___ Source document

Such a beautiful Gal. Thank you for taking a wonderful pooch. Taffy is a gem....Meggie's Mom is also one who I admire very much.


----------



## Karen519 (Aug 21, 2006)

*Taffy*

God Bless you for adopting Taffy-she is SO BEAUTIFUL!! Hope you will stay on this forum with us and keep us posted!!


----------



## Taffy_Golden Girl (Jan 18, 2013)

*Taffy*

I am learning how to use this board. I sent you a message using the board earlier this evening. I have attached two pictures of Taffy taken today. She is turning into a beautiful little girl.


----------



## Thalie (Jan 20, 2008)

Yes, she is a beautiful girl and your pictures are showing. So happy Taffy found a good home with you.


----------



## mylissyk (Feb 25, 2007)

Taffy_Golden Girl said:


> I am learning how to use this board. I sent you a message using the board earlier this evening. I have attached two pictures of Taffy taken today. She is turning into a beautiful little girl.


I'm so glad you joined the board. Taffy is a beautiful girl, thank you for adopting her!


----------



## Wagners Mom2 (Mar 20, 2012)

Taffy_Golden Girl said:


> I wanted to let you know that Taffy has a new home. My wife and I adopted Taffy from the TGRR in September. Taffy is a very sweet girl. As you mention, Taffy thinks she is a lapdog. We both spend hours sitting with her. She loves her walks and plays with her toys. She is a lovely goldern girl. Thank you for assisting in her rescue.
> 
> As you can see from the attached pictures, Taffy's feathers are growing back nicely. She is a beautiful Golden!


OH my goodness!!! I am SO glad you found us here!!! Taffy is absolutely beautiful--but she is so much sweeter than she is beautiful! I'm so glad you and your wife opened your home and hearts to her--thank you, thank you, thank you. People like you are the reason I do what I do. Please stick around! Taffy holds a special place in my heart and I'm so thrilled to be able to see more of her.  Welcome!!!!!


----------

______
___ Source data

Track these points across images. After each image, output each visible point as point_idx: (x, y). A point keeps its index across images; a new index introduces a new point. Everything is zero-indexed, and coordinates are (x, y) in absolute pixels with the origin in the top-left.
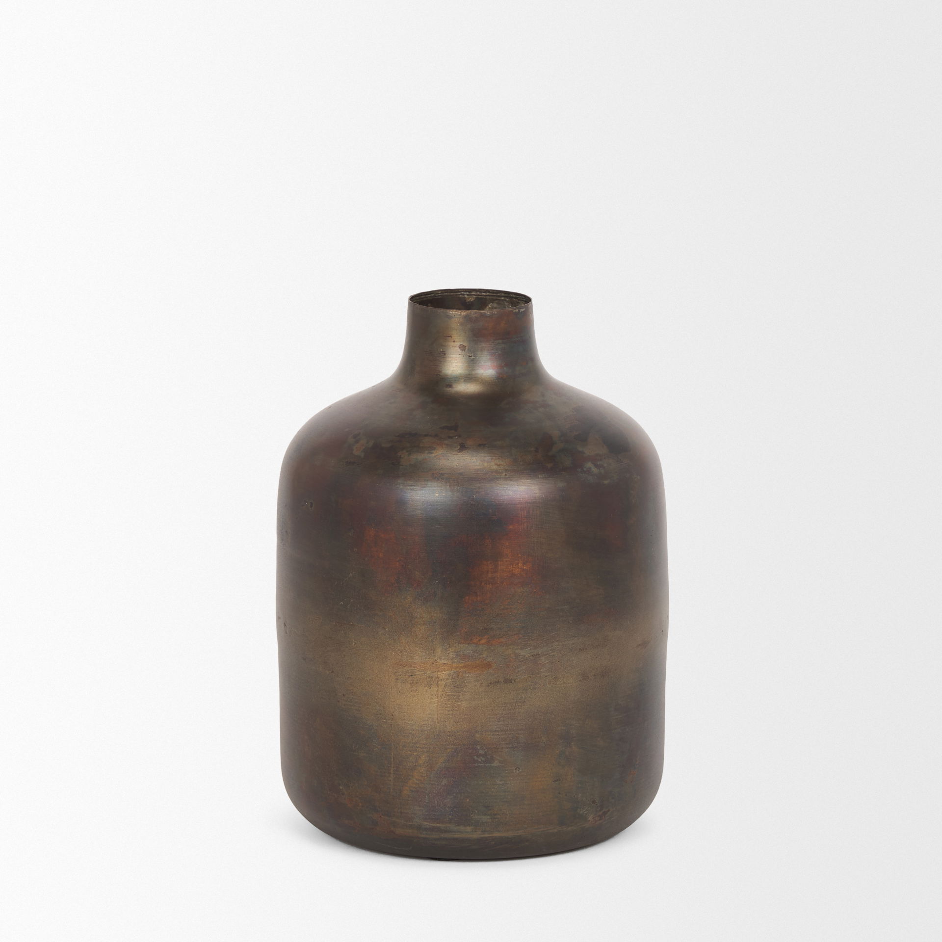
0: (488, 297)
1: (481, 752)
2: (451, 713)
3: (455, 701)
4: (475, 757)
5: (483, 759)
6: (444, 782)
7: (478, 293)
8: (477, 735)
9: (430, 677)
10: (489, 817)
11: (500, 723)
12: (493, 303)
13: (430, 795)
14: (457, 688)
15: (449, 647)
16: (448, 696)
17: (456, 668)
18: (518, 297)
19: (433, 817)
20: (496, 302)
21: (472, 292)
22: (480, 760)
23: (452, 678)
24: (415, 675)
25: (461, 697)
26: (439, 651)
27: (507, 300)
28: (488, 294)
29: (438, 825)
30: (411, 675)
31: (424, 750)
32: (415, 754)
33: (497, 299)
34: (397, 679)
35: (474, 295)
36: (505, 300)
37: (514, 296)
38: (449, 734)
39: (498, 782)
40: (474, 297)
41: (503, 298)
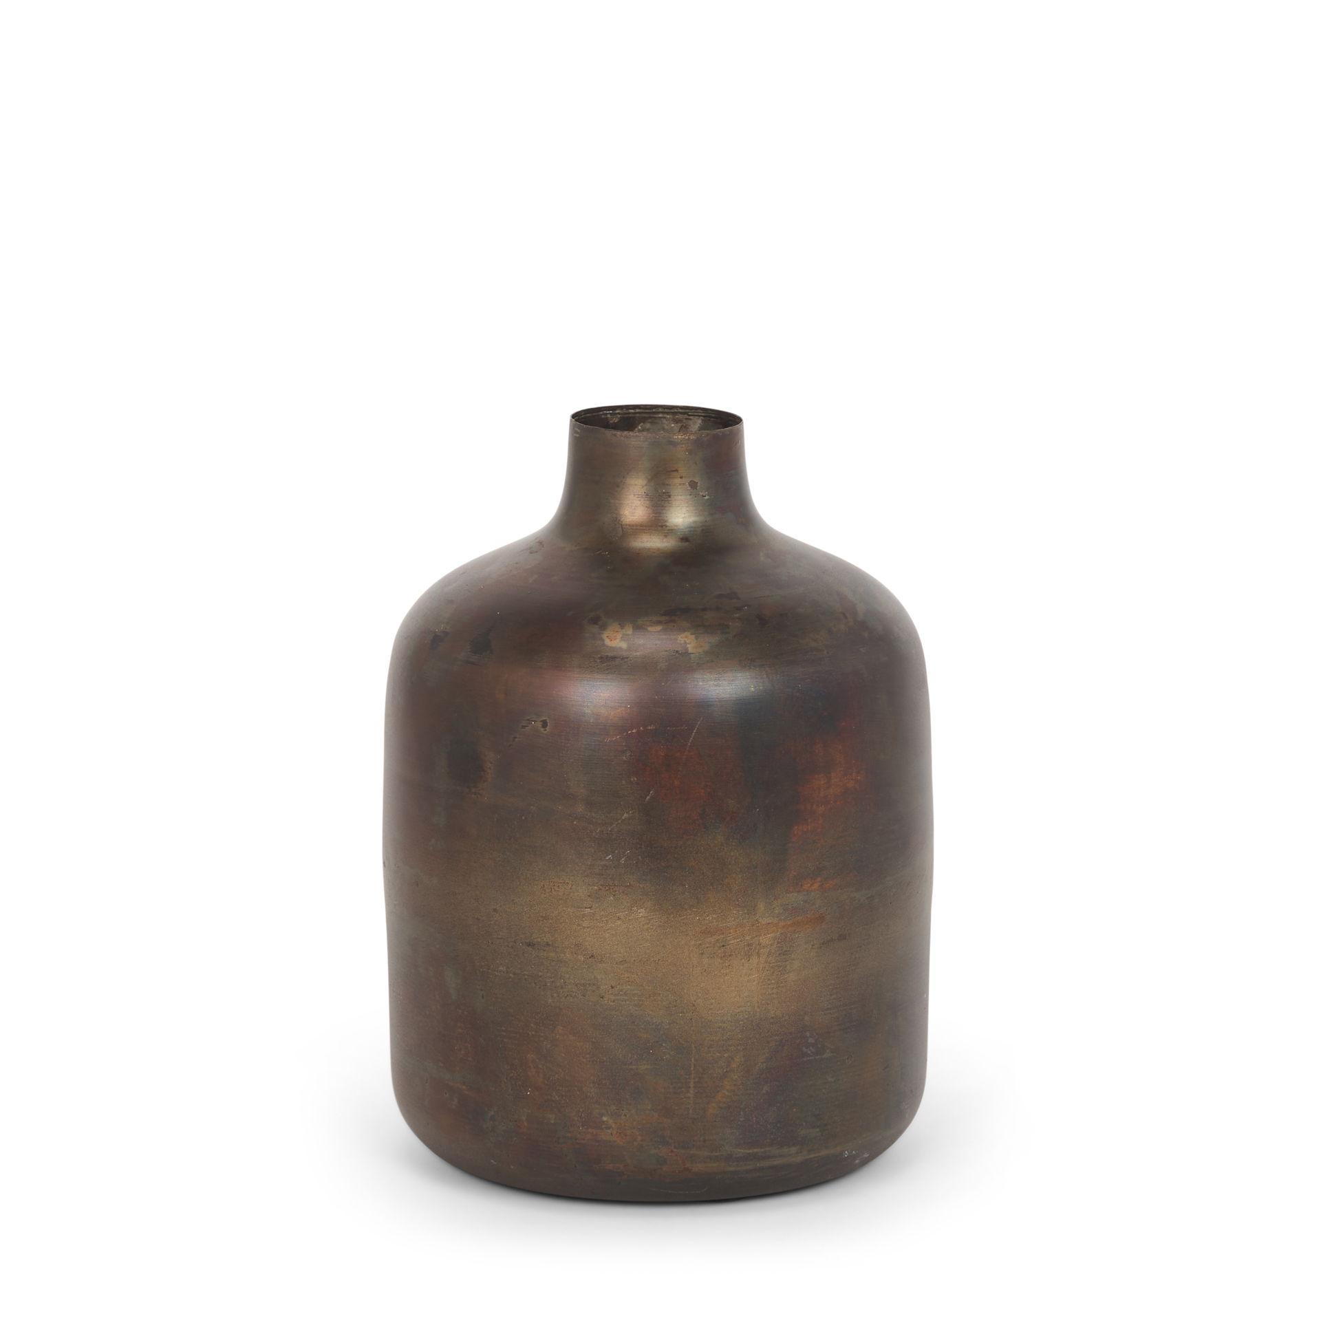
0: (638, 415)
1: (811, 1040)
2: (775, 991)
3: (781, 974)
4: (804, 1049)
5: (813, 1050)
6: (766, 1089)
7: (625, 410)
8: (807, 1018)
9: (748, 945)
10: (818, 1130)
11: (833, 997)
12: (644, 422)
13: (747, 1110)
14: (784, 955)
15: (775, 899)
16: (772, 967)
17: (783, 927)
18: (688, 411)
19: (749, 1141)
20: (650, 420)
21: (615, 410)
22: (809, 1052)
23: (778, 943)
24: (728, 945)
25: (788, 967)
26: (761, 906)
27: (668, 416)
28: (637, 410)
29: (755, 1150)
30: (723, 946)
31: (739, 1048)
32: (726, 1055)
33: (650, 418)
34: (702, 954)
35: (619, 413)
36: (665, 418)
37: (681, 411)
38: (772, 1021)
39: (830, 1079)
40: (619, 416)
41: (660, 415)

______

# What you will do:
In the forum thread about Taffy, which group did the couple adopt Taffy from, and in what month?

# Your solution:
They adopted Taffy from the TGRR in September.